● **Supplied material**

=== Section Start ===

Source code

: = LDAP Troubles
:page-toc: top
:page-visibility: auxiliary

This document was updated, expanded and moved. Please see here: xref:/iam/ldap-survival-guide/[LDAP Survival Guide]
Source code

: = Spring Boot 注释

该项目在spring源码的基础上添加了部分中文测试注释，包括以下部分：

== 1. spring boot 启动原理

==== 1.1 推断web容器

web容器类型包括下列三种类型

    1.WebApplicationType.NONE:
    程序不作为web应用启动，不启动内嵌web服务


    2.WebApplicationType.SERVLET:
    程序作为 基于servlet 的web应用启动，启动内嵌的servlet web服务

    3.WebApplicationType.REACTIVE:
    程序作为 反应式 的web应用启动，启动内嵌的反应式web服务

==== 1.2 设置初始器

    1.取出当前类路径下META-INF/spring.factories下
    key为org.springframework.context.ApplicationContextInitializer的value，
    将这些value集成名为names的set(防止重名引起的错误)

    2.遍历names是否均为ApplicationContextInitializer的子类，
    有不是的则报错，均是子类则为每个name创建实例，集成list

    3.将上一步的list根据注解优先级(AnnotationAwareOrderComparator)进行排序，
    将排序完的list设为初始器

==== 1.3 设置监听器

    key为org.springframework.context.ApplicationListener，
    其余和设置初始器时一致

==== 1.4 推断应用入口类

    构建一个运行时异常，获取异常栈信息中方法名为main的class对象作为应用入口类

=== Section End ===

● **Your instructions**
Among the lines above, repeat exactly those from the line with "程序不作为web应用启动，不启动内嵌web服务" to the line with "1.取出当前类路径下META-INF/spring.factories下", counting both ends.

● **Solution for this exercise**
    程序不作为web应用启动，不启动内嵌web服务


    2.WebApplicationType.SERVLET:
    程序作为 基于servlet 的web应用启动，启动内嵌的servlet web服务

    3.WebApplicationType.REACTIVE:
    程序作为 反应式 的web应用启动，启动内嵌的反应式web服务

==== 1.2 设置初始器

    1.取出当前类路径下META-INF/spring.factories下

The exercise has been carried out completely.